Having reached the peak of the sport back in 2008, Colwill understands the routines necessary to succeed in diving. The coach said his concern about sorority involvement stems from the difficulty he sees in juggling two commitments that fill up a student athlete’s slate of obligations.

“Balance is the most important part about school,” Crump said. “School’s always first, then diving, then social life. So, if you can get those first two things done, you can have time for other things outside the pool.”

Crump likes the compartmentalization that Greek Life offers a student-athlete. While she embraces Colwill’s demand to focus on her craft, she enjoys having friends apart from the competition of athletics.

“I think if you think you can handle it, it’s very doable and reasonable — and not a problem,” Crump said.

D’Alonzo, who is relatively new to diving after transitioning from gymnastics her junior year of high school, was encouraged to seek a diving scholarship by Georgia diving club coach Jonathan Fennelly.

Her desire to join Greek Life came after her freshman diving season in 2018-19 when she saw high school friends enjoying it.

“I asked Chris [Colwill], and he wasn’t very happy with it,” D’Alonzo said. “He told me I could do it, but he said if he noticed me being tired in the pool or things not going well, then I would have to withdraw from the sorority.”

D’Alonzo sends in an exemption note each Monday to attend tutoring in place of weekly sorority chapter meetings and knows she’ll miss events such as her sorority’s semi-formal to compete with the diving team.
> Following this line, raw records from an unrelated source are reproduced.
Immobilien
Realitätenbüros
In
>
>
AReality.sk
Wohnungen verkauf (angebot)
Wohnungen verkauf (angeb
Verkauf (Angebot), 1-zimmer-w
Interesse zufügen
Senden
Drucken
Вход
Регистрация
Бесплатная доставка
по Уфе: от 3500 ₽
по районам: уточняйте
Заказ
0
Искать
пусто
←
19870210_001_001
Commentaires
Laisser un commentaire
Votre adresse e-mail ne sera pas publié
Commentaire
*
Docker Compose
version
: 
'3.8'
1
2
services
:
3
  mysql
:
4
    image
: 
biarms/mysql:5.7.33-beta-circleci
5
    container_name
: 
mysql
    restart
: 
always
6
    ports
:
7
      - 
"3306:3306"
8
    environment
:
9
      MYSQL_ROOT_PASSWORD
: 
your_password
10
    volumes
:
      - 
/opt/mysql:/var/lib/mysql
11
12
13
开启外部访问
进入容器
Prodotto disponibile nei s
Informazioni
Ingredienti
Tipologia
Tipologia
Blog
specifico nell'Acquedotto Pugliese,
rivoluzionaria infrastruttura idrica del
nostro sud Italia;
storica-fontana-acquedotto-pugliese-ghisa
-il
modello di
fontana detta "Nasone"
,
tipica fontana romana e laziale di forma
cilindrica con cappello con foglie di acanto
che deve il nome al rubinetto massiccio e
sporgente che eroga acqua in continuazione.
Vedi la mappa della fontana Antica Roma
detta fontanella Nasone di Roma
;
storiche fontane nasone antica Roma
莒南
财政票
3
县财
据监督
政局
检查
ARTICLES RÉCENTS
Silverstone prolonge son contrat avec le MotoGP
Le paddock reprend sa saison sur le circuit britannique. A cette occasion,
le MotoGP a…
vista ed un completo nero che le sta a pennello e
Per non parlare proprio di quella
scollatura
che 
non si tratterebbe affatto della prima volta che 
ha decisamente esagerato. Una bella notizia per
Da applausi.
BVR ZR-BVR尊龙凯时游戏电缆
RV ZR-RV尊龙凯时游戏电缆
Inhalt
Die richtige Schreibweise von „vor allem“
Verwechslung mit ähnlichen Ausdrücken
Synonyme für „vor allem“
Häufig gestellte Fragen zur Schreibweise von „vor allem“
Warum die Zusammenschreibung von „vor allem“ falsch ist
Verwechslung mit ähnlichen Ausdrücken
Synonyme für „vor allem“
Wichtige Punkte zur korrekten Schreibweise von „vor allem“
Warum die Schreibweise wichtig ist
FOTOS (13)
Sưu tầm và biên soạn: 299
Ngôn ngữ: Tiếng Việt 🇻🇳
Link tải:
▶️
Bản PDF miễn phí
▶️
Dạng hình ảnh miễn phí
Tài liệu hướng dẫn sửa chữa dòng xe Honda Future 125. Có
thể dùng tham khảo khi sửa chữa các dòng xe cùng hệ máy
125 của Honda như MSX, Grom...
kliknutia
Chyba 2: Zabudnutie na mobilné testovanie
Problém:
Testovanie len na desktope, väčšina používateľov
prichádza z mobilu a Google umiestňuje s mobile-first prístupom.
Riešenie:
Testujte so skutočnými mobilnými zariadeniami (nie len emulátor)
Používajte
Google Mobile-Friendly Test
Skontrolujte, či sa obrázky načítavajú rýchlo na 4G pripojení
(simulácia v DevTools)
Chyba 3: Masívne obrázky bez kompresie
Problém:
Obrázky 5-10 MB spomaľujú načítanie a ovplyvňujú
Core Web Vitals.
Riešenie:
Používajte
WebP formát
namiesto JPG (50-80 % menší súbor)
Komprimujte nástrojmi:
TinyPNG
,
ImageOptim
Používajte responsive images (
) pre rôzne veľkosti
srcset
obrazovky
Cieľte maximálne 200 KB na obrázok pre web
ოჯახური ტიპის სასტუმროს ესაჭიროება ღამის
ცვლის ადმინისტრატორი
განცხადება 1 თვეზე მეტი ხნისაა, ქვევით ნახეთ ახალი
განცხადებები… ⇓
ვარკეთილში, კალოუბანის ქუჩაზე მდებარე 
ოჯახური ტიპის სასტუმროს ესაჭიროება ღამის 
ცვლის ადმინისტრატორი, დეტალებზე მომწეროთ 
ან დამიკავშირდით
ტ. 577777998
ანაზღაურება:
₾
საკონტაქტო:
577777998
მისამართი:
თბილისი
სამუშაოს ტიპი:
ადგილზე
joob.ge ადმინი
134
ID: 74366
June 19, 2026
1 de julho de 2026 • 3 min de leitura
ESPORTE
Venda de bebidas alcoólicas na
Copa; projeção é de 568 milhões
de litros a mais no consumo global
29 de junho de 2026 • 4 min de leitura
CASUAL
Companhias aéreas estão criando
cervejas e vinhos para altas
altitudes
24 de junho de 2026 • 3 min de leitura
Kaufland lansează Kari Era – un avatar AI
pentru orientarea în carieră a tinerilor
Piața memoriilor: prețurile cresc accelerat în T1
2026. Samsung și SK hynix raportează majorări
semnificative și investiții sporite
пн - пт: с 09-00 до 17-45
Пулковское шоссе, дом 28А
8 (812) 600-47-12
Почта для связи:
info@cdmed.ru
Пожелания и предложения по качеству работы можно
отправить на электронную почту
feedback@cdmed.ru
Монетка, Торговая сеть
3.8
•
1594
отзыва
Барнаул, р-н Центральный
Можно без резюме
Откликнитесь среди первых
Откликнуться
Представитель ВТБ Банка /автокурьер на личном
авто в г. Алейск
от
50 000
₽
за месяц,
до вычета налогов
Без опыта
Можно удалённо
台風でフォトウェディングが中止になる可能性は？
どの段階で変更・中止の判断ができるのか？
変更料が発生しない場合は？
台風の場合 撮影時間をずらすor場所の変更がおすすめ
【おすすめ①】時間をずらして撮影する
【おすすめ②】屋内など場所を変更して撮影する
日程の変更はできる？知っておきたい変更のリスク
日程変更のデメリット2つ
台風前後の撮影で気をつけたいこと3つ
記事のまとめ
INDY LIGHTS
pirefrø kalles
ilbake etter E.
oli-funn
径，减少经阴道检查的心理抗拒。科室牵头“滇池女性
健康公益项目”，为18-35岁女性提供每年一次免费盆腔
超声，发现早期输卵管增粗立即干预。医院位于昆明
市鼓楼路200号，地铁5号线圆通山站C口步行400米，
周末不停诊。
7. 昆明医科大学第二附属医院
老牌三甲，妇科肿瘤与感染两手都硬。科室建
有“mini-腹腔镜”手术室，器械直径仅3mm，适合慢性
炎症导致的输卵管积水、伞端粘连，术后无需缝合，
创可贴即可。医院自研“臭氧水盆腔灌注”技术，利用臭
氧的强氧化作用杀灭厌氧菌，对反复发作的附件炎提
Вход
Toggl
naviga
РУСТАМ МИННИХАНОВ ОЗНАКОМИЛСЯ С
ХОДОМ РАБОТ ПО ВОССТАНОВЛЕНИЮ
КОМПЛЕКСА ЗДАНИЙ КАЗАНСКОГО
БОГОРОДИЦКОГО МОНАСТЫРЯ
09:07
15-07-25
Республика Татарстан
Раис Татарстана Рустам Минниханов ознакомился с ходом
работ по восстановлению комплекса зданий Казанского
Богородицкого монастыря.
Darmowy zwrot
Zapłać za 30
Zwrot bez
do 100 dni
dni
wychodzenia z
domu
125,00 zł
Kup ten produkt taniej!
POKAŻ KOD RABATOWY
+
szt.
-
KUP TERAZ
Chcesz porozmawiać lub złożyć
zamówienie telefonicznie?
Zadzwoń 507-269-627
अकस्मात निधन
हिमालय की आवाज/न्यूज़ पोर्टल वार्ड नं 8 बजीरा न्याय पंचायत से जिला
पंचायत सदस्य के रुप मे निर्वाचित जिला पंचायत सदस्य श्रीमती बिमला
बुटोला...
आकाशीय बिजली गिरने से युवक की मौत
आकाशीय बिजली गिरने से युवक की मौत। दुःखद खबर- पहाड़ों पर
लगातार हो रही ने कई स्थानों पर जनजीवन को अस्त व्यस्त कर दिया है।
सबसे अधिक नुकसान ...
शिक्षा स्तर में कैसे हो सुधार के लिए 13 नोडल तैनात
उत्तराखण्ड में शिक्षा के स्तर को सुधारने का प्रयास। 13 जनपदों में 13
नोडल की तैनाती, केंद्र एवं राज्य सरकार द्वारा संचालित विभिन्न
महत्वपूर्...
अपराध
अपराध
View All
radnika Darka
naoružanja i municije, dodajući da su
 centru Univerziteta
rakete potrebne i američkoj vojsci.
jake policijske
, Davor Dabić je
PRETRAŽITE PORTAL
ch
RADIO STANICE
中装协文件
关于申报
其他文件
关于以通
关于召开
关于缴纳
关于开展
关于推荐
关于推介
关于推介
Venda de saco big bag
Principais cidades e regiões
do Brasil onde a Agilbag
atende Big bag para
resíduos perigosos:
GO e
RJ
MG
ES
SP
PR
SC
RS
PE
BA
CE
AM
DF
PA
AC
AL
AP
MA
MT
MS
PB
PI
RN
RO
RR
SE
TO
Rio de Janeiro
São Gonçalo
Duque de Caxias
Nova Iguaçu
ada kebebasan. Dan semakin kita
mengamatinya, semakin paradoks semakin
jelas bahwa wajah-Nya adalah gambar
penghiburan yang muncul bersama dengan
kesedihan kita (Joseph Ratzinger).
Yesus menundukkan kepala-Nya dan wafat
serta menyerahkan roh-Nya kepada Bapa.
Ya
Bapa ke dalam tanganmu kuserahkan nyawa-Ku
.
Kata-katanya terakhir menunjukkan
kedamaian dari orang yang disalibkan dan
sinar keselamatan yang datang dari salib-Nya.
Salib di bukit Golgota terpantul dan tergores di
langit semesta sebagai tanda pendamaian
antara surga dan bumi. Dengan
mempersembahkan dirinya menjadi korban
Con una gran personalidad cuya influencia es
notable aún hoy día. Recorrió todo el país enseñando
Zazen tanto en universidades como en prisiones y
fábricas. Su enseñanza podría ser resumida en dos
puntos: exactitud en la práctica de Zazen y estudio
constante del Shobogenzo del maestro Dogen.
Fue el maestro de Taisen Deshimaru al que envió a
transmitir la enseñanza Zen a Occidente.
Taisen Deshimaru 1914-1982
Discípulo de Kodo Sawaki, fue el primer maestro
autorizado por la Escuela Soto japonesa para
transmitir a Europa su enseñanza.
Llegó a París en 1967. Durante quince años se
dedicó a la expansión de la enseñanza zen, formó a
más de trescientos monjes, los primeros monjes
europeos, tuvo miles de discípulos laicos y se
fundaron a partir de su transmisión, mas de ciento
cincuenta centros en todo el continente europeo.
Other members of her sorority also participate in athletic organizations like the Spirit Squad and the Georgettes dance team, but the divers’ year-long schedule of training and competition adds an additional layer of commitment. 

“I understand that students need to have a social life, but they also have to understand they’re in a DI program, and they need to perform when I need them to,” Colwill said.